For bats the nose knows...

Delimiting one species from another can be a difficult thing for biologists to do. This is especially true when the criteria researchers use to define one species from another may not be among the same criteria used by the organisms in question to distinguish themselves from other species. This can result in hidden or cryptic species being subsumed by biologists into a common grouping. Cryptic species lumped together as a single species by morphological data can be discovered through studies of DNA.

Recently Sarah Weyandt of the University of Chicago and the Field Museum visited the Cincinnati Museum Center’s Zoology Collection to look at cryptic species in horseshoe bats from the Philippines. Horseshoe bats (family: Rhinolophidae) are insect eating bats characterized by large ears and elaborate folds of skin forming other structures around their noses called noseleaves.
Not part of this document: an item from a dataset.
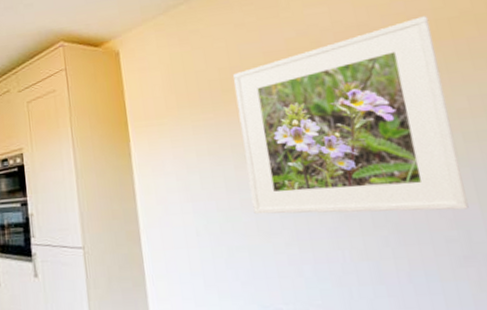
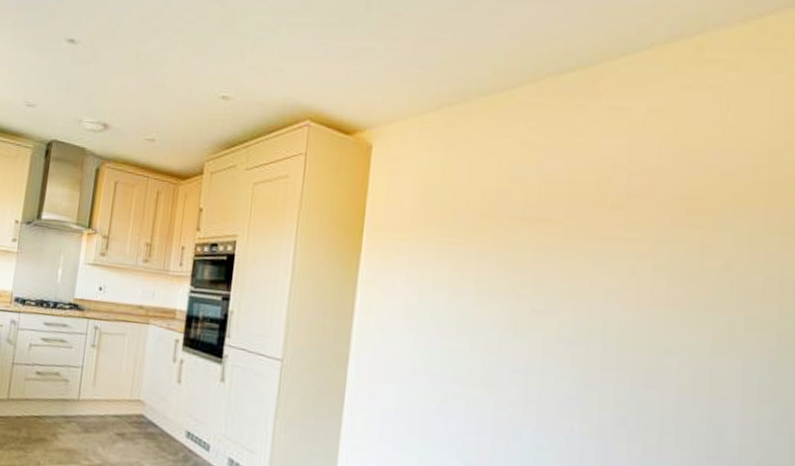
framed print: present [233,16,469,214] -> none [483,173,745,405]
Biologists use these structures, along with other traits, to distinguish between one species and another. However, sometimes two different species can have very similar noseleaf patterns and be difficult to distinguish. There are two varieties of noseleaves in the Philippine bat Rhinolophus arcuatus that differ in very subtle ways (see photos of two Cincinnati Museum Center specimens illustrating these two varieties of noseleaf structure to the left). However, despite very little difference in their morphology these two varieties of bat differ considerably in their genetics, as much as either Rhinolophus arcuatus variety differs from members of another Rhinolophus species.

Sarah is delving deeper into the genetics and morphological variation of this group of bats. To those ends the Cincinnati Museum Center’s Zoology Collection provides valuable specimens for morphological studies and frozen tissue for genetic studies.